Ever wonder what percentage of people are clicking on those e-mails leading to fraudulent bank log-in pages? The answer is a very small percentage-but more than enough for phishers to still make a killing.
New research from security firm (PDF) Trusteer shows that once users had been lured to a phishing site, some 45 percent entered their log-in information. These findings, taken during a three-month analysis, are based on a sample of more than 3 million users of Trusteer's Rapport browser security service who are customers of 10 large U.S. and European banks.
Each phishing attack compromises a very small number of customers (0.000564 percent), but due to the large number of phishing attacks, the aggregated number is significant. Overall, 0.47 percent of the banks' customers fall victim to phishing attacks each year, translating to between $2.4 million and $9.4 million in annual losses per million online banking customers.
With that kind of money at stake, it is important that both businesses and consumers learn to recognize phishing e-mails when they see them. In an enterprise environment, that process begins with training.
"Engage the user base when developing a training program [and] view training programs as marketing campaigns to sell security," advised Rohyt Belani, CEO of Intrepidus. "Teach people through first-hand experience [mock phishing exercises followed with instant training/feedback] rather than boring sessions and poster campaigns that couch dos and don'ts."
He also suggested rewarding users who consistently dodge phishing attacks, rather than simply penalizing those who do not.

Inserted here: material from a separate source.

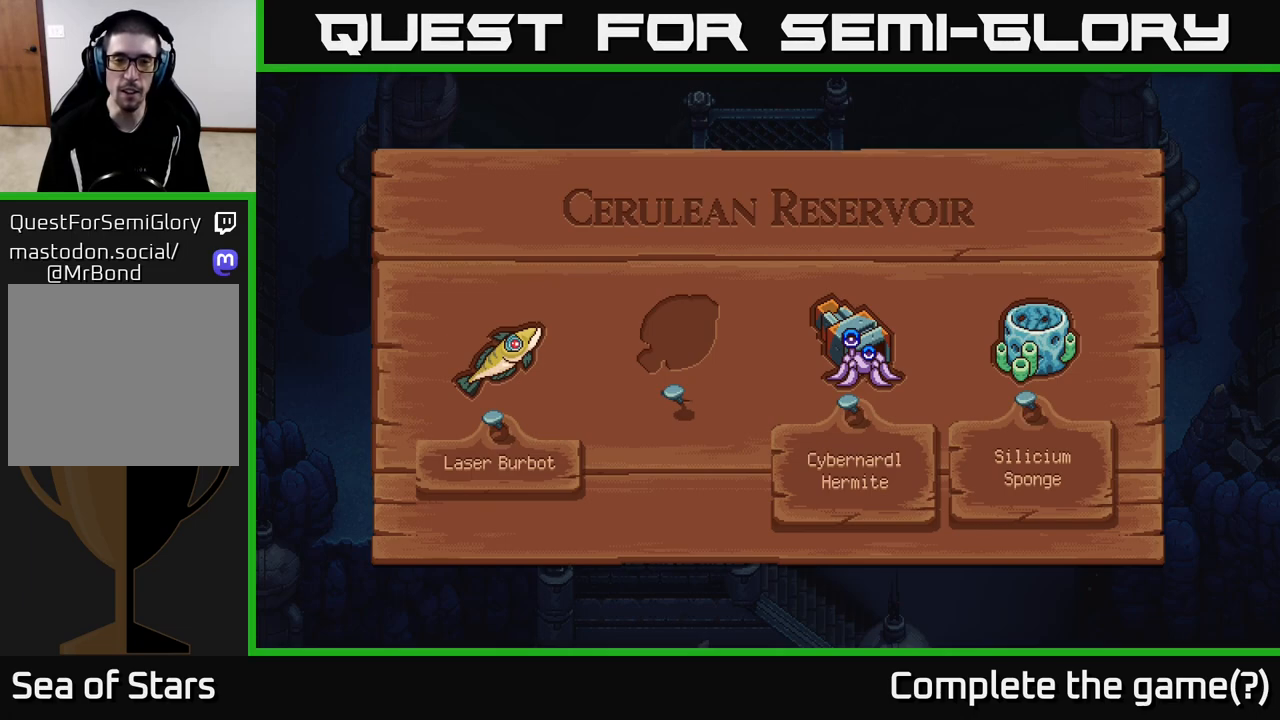
{"buttons": [], "left_stick": "center", "right_stick": "center", "events": []}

"People should have a basic level of suspicion associated with e-mail and understand that just because the 'from' address looks authentic, the e-mail contains a personalized salutation and the content is in appropriate context that it is not necessarily where or whom it claims to be from," he told eWEEK. "This will instill a thorough process of evaluation before acting on e-mail."

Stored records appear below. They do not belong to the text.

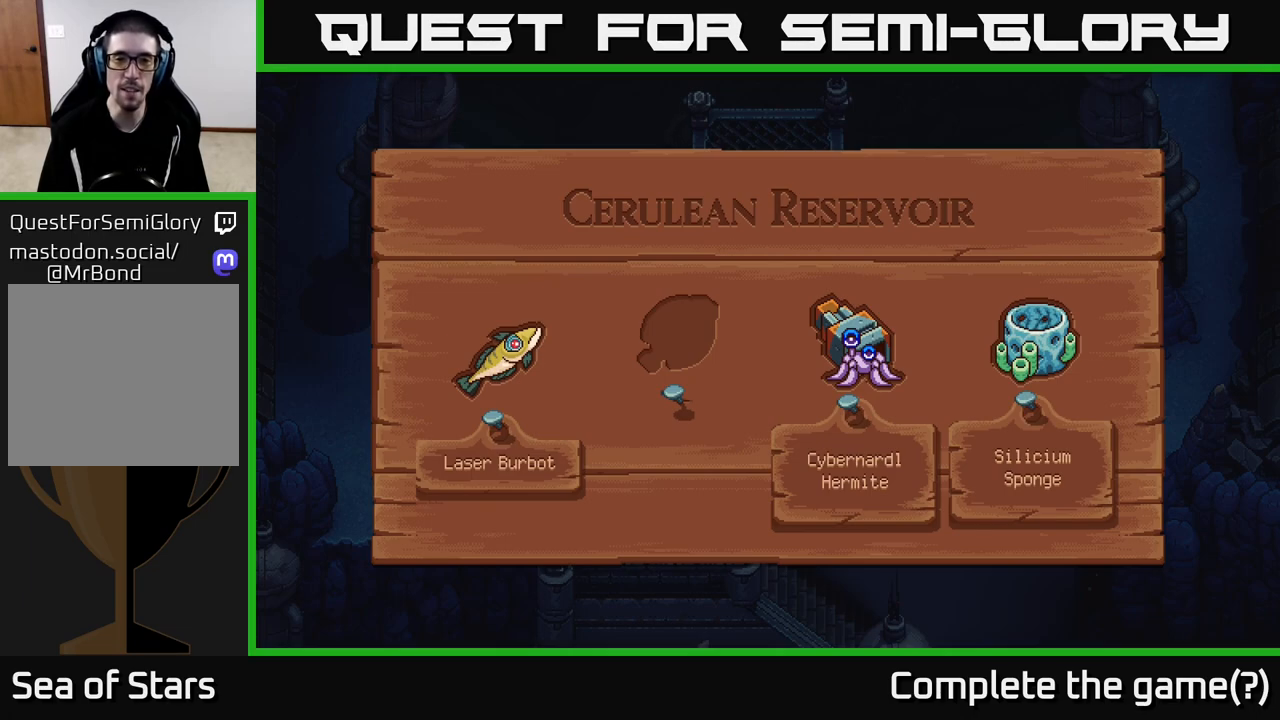
{"buttons": [], "left_stick": "center", "right_stick": "center", "events": []}
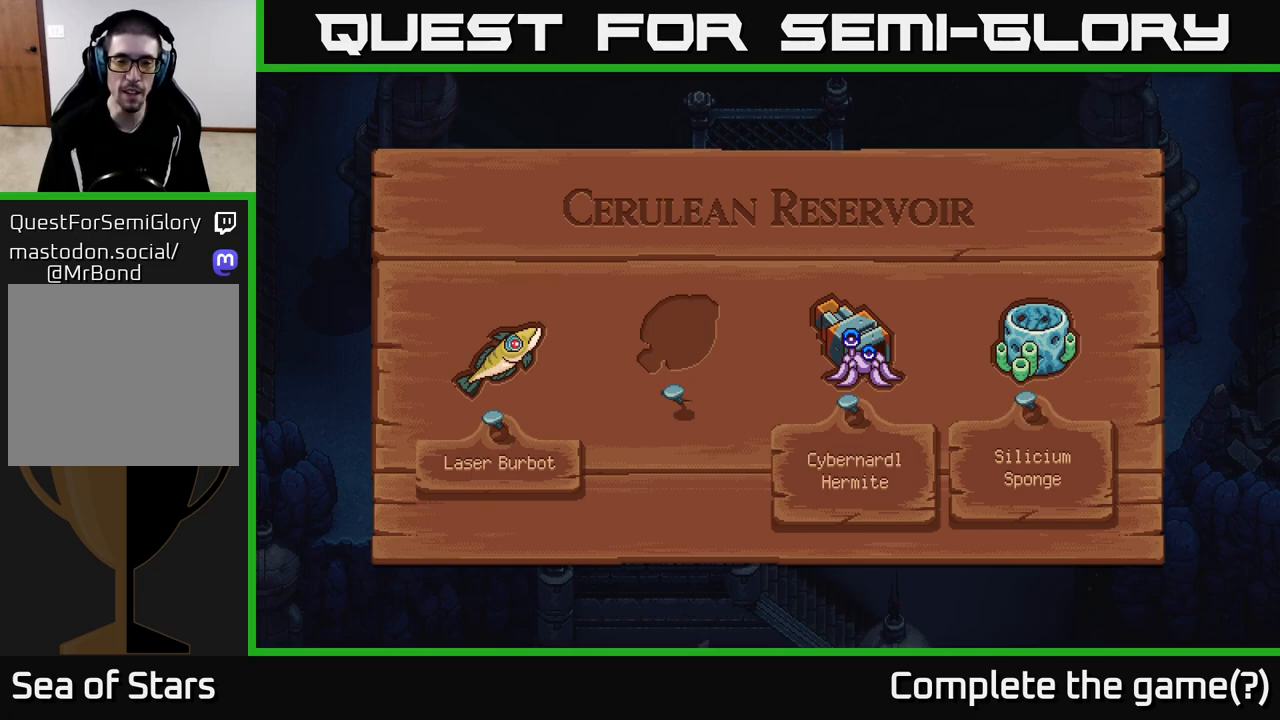
{"buttons": [], "left_stick": "center", "right_stick": "center", "events": []}
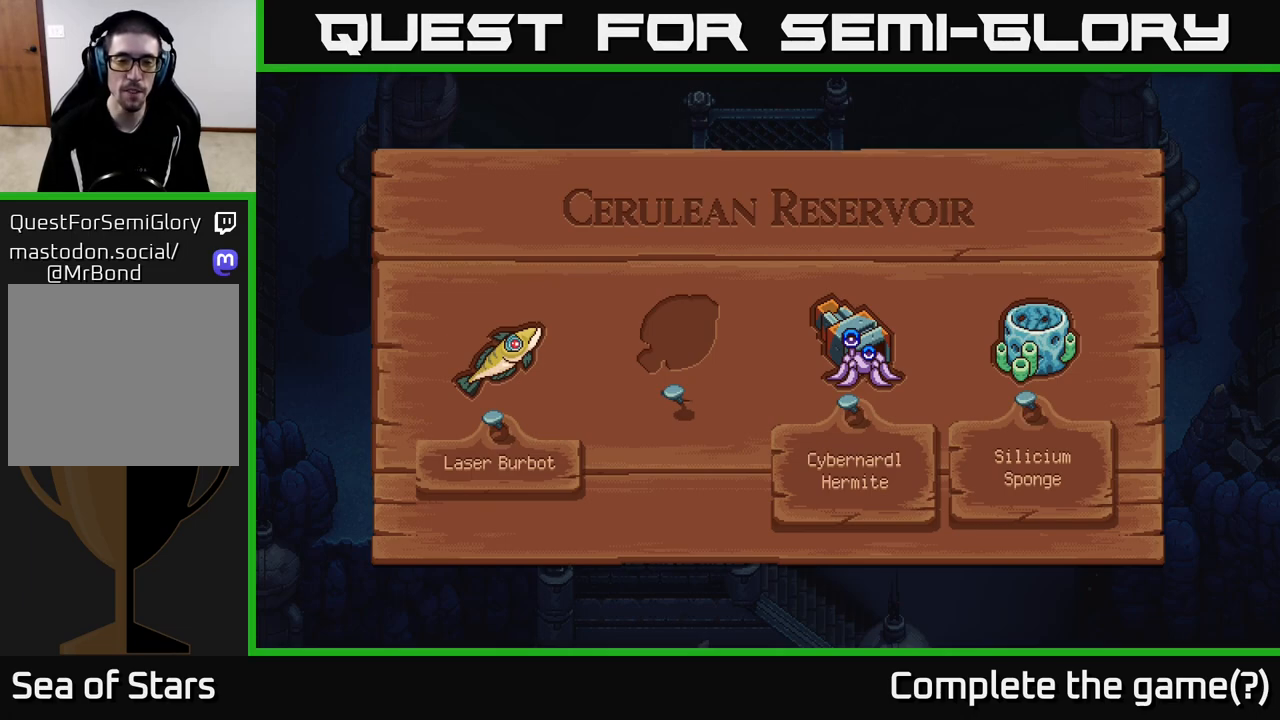
{"buttons": [], "left_stick": "center", "right_stick": "center", "events": []}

However, phishing scams are getting more difficult to detect, particularly in cases of spear phishing, which are targeted attacks, noted Scott Crawford, an analyst with Enterprise Management Associates.
"Message filtration technologies help with this, but as far as awareness goes, users should consider just about any message suspect unless it contains detail that would only be known to the sender [and] recipient-and even then, a skillfully crafted attack can look very believable," he said.